The committee voted 43 to 8 to advance H.R. 1013, the Retirement Fairness for Charities and Educational Institutions Act of 2025. Representative Frank Lucas, R-Oklahoma, introduced H.R. 1013 in February, an act he argued would provide a “level playing field” between participants of 401(k) and 403(b) plans by allowing nonprofit workers to invest in CITs.
Many in the retirement industry have pushed for allowing 403(b) plans to invest in CITs, as they can be cheaper and more flexible than mutual funds, in part because the instruments are not securities and do not need to be registered with the Securities and Exchange Commission. Instead, CITs are considered a bank product and regulated by the Office of the Comptroller of the Currency.
At Tuesday’s hearing, Representative Stephen Lynch, D-Massachusetts, disagreed that the bill creates a level playing field and argued that because not all 403(b) plans are covered by the Employee Retirement Income Security Act of 1974, it would push “riskier investments” onto 403(b) plan participants.
Lynch introduced an amendment that would “create parity of protection for retirees in 403(b) plans as compared to 401(k) retirees” by allowing CITs and unregistered insurance-based products to be sold only to 403(b) plans that are subject to ERISA. The committee ultimately rejected this amendment.

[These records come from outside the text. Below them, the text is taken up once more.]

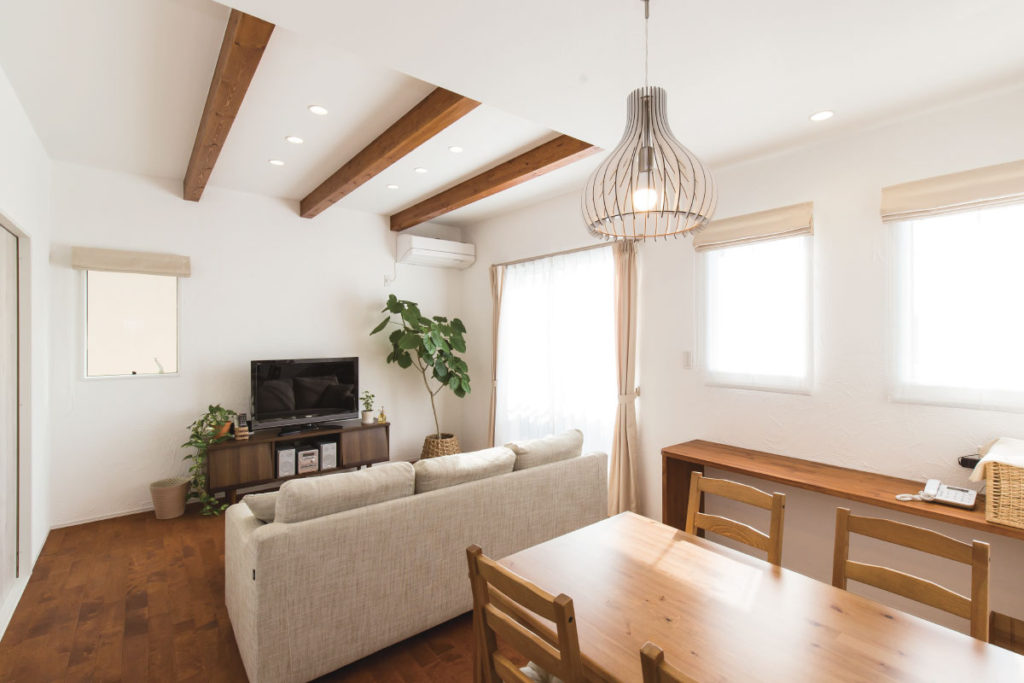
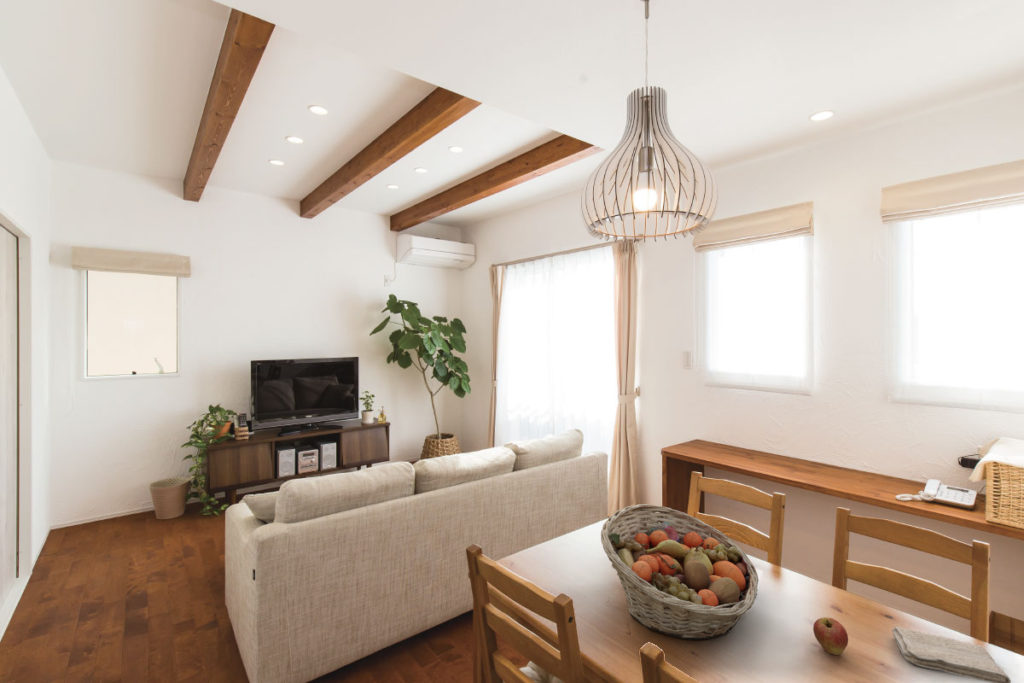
+ fruit basket [600,503,759,641]
+ fruit [812,617,849,656]
+ washcloth [891,626,1012,683]
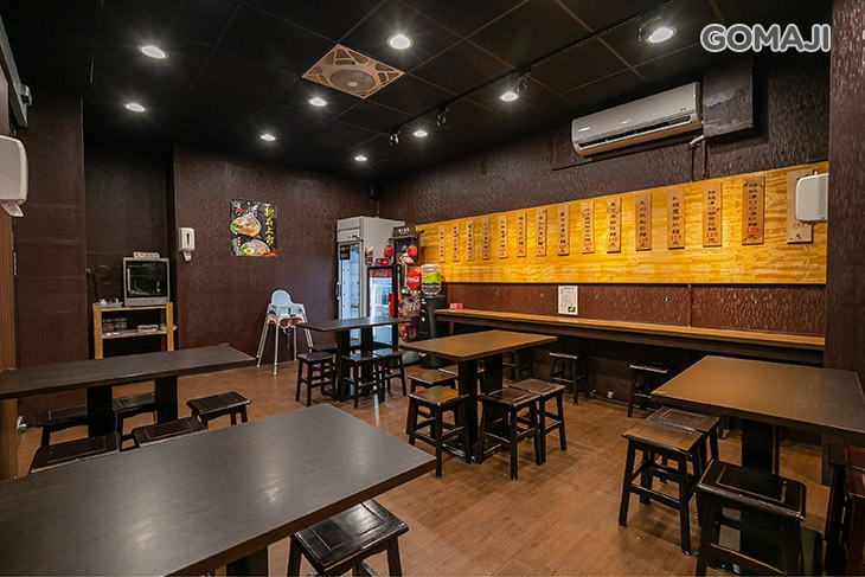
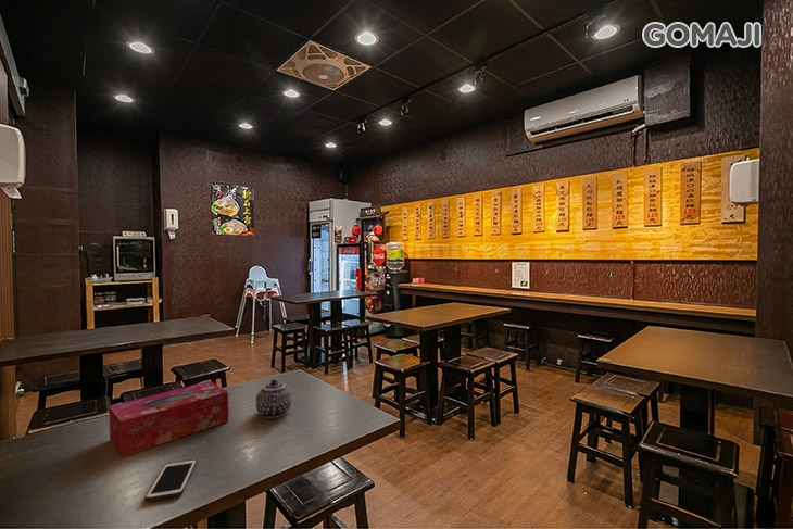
+ teapot [255,379,293,419]
+ cell phone [144,458,198,502]
+ tissue box [108,380,229,458]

Representative Ann Wagner, R-Missouri, defended the bill as introduced, arguing that it already requires an ERISA fiduciary, a state or local government entity, or an employer to take on fiduciary responsibility to oversee the plan.
“This does, indeed, align the treatment of 403(b) plans with what already works for 401(k)s,” Wagner said.
Lynch had argued that the bill does not level the playing field for retirees, but rather for product providers trying to sell the CIT products.
Representative Sylvia Garcia, D-Texas, agreed with Lynch that the bill puts 403(b) plan participants at risk, as she said more than half of 403(b) plans are not covered by ERISA.
“All in all, this bill would carve out over $1.1 trillion of retirement funds from federal oversight,” Garcia said. “This would constitute the single largest deregulatory action seen in years, and I must add that a hugely deregulatory action like this deserves a thorough scrutiny by this committee, as … we have not held a single hearing on this subject.”
Garcia said she would welcome a “detailed examination” into the products and practices that 401(k) plans use and follow, and said, “only after such serious inquiry should we offer [deregulating] 403(b) plans to be warranted.”
However, Lucas reiterated that nothing in the underlying bill mandates the inclusion of CITs in 403(b) plans, but merely provides access to these products under the full discretion of 403(b) plan sponsors. He said by excluding non-ERISA plans, the amendment would cause state and local governments, including public school teachers, to be singled out as employees without access to low-cost investments.
Lucas added that while CITs are not regulated by the SEC, the SEC would still regulate fraud and bring enforcement actions based on misleading information. In addition, he said the SEC would have full authority to regulate investment managers of these investments.